■ **Extracted text**:
++++
Treat session state, auth, and backend availability as separate layers when debugging.

For hosted deployments:

  • prefer remote HTTP for Codex and Claude Code
  • keep bearer-token auth explicit
  • treat tool invocation as the required compatibility baseline

If your client offers multiple transport modes, start with the simplest remote HTTP path unless you are debugging a client-specific transport issue.

Recommended first-pass shape:

  • one remote MCP server
  • one token
  • one project endpoint
  • one narrow tool subset
  • no assumption that prompts or resources will be visible in the UI

That keeps failure analysis local and obvious.

Connection sequence that fails fast

A good first connection sequence is:

  1. connect the MCP server
  2. confirm tool discovery works
  3. call viberecall_get_status
  4. call a low-risk read such as viberecall_get_facts
  5. only then proceed to writes, indexing, or graph work

This isolates transport and auth problems before you start debugging memory content.
++++
[Saved entries]
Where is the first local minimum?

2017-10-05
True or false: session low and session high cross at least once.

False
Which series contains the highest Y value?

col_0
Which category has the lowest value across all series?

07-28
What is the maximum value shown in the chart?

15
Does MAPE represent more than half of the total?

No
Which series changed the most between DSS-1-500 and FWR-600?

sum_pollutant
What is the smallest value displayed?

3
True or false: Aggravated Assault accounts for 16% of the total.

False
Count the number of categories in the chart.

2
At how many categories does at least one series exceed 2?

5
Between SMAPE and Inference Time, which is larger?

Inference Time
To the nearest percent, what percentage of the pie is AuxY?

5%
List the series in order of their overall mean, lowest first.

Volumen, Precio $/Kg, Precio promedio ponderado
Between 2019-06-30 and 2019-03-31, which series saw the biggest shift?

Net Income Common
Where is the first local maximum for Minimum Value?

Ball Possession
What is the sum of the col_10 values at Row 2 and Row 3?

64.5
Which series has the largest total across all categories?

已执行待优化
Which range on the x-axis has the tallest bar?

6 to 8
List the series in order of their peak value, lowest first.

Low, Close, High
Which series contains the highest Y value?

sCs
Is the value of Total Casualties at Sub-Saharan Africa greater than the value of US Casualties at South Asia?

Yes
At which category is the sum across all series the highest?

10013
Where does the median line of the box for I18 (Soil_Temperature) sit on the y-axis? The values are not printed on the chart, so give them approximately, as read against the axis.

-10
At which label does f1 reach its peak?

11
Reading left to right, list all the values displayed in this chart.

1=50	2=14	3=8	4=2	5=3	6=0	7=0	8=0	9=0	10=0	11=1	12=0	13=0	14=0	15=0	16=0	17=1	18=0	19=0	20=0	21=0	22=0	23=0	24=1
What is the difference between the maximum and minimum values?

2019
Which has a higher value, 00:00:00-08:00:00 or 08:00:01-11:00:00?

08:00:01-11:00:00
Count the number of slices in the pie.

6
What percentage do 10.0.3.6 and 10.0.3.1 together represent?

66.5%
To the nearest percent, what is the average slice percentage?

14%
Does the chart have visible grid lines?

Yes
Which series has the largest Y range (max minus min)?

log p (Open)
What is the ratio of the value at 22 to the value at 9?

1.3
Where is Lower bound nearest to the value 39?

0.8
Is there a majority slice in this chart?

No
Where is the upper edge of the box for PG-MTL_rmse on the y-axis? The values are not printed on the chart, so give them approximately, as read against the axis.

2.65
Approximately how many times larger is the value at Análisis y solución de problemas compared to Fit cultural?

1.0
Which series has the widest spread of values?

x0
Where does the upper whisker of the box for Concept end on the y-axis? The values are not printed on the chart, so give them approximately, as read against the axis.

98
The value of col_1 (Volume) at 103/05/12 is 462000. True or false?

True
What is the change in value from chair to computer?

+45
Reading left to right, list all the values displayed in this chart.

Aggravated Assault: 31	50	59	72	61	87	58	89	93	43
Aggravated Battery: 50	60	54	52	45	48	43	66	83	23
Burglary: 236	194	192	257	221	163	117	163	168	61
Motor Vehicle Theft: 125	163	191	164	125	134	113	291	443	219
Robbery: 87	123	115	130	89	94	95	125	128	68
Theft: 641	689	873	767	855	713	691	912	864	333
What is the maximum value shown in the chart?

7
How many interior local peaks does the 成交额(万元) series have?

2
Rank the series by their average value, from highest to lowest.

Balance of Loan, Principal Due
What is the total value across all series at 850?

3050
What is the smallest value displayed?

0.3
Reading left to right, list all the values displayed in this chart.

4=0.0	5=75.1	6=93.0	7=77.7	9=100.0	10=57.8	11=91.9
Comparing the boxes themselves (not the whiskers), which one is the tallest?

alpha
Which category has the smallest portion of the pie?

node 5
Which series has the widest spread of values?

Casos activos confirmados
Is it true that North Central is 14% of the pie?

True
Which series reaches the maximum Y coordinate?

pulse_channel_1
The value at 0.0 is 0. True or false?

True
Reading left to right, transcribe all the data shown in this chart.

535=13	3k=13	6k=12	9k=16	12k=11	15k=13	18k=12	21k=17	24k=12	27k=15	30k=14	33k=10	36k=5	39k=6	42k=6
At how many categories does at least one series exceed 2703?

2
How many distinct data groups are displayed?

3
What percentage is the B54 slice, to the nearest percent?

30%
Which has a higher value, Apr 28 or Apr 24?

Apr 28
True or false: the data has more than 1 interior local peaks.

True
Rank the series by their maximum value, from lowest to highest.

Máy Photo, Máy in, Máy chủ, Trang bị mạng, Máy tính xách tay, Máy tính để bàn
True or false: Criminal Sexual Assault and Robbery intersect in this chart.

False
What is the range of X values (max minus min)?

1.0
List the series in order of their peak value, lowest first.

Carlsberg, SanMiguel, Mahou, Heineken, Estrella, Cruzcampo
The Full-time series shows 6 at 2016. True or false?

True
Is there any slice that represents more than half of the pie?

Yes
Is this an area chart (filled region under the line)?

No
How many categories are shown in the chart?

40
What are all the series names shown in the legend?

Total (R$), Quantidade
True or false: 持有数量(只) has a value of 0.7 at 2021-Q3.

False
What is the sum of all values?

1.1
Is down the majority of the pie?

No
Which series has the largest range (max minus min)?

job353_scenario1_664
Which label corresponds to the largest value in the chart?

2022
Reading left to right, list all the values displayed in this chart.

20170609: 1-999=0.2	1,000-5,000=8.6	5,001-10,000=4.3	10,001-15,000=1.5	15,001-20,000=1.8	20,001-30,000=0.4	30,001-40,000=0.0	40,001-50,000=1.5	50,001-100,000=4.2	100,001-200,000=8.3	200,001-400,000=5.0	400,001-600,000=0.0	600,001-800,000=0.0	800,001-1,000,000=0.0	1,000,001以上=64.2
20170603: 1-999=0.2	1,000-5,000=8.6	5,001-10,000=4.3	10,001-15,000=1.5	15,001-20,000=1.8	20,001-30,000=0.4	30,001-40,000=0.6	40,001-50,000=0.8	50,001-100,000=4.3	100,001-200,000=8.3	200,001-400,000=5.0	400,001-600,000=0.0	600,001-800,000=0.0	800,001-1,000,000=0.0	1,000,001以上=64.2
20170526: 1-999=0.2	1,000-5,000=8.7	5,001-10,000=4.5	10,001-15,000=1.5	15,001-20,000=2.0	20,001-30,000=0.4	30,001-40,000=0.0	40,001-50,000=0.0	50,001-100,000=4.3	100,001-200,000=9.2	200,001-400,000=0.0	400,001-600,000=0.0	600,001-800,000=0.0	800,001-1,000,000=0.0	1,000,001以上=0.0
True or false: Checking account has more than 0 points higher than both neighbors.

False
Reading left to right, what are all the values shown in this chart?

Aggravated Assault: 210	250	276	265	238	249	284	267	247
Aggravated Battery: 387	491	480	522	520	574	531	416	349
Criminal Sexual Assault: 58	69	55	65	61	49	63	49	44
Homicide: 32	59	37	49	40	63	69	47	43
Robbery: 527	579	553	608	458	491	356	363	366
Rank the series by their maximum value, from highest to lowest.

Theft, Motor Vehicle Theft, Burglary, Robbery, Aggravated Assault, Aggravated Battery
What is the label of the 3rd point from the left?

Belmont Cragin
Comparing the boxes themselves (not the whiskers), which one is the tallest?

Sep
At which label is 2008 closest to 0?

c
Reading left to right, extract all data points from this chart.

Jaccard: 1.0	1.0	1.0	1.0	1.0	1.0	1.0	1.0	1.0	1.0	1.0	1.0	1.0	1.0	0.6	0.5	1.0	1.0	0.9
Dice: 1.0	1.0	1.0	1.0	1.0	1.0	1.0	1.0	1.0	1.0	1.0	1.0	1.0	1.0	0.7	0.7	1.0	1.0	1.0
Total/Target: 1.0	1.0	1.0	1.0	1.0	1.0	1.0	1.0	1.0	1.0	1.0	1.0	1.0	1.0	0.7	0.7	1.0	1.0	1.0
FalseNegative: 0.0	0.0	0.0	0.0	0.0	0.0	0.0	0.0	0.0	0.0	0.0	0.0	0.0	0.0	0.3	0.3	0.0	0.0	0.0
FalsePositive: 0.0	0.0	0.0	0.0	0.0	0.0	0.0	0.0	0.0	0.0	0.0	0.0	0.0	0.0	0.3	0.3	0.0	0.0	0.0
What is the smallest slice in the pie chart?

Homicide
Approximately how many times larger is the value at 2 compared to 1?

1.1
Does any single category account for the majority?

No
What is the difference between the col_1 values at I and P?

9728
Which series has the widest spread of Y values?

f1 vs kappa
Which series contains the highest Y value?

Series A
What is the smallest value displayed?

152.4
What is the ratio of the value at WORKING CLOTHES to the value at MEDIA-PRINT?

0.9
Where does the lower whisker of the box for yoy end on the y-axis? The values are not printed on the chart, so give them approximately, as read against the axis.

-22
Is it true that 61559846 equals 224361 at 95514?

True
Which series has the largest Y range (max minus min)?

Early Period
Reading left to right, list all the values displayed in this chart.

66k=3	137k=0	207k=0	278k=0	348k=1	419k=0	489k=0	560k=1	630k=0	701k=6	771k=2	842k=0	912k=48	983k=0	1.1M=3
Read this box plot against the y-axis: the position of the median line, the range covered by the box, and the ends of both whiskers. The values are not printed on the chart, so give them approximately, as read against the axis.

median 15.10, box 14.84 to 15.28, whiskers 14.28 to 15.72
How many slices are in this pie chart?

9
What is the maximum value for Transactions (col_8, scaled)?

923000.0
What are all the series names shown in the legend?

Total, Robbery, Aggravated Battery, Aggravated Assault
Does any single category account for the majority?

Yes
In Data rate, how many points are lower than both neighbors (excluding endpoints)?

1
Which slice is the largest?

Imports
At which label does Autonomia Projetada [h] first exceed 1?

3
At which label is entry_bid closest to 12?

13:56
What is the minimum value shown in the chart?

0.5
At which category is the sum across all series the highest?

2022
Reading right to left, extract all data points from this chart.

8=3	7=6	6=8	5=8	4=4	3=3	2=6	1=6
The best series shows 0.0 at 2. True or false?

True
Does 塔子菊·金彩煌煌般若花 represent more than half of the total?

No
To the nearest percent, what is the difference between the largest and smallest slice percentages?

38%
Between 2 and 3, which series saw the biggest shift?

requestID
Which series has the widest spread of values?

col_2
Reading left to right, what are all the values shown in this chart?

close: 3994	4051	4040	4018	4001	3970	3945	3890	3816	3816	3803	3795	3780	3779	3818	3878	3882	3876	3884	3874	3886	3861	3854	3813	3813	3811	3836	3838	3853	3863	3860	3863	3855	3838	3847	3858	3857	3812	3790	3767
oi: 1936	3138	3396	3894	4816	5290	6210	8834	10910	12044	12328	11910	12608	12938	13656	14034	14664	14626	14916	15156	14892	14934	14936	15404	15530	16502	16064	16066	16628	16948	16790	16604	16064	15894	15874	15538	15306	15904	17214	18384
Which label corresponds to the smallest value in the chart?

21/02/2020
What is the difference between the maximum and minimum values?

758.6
++++
■ **Tasks to complete**:
- 1) Reproduce the MCP setup notes word for word, everything from "A good first" down to "debugging memory content.".
- 2) Summarize the MCP setup notes in two sentences.

■ **Numbered responses**:
- 1)
A good first connection sequence is:

  1. connect the MCP server
  2. confirm tool discovery works
  3. call viberecall_get_status
  4. call a low-risk read such as viberecall_get_facts
  5. only then proceed to writes, indexing, or graph work

This isolates transport and auth problems before you start debugging memory content.

- 2) For hosted deployments, the notes advise preferring remote HTTP for Codex and Claude Code, keeping bearer-token auth explicit, and starting with one remote MCP server, one token, one project endpoint, and one narrow tool subset. They recommend connecting the server, confirming tool discovery, then calling viberecall_get_status and a low-risk read such as viberecall_get_facts before moving to writes, indexing, or graph work, so that transport and auth problems are isolated before debugging memory content.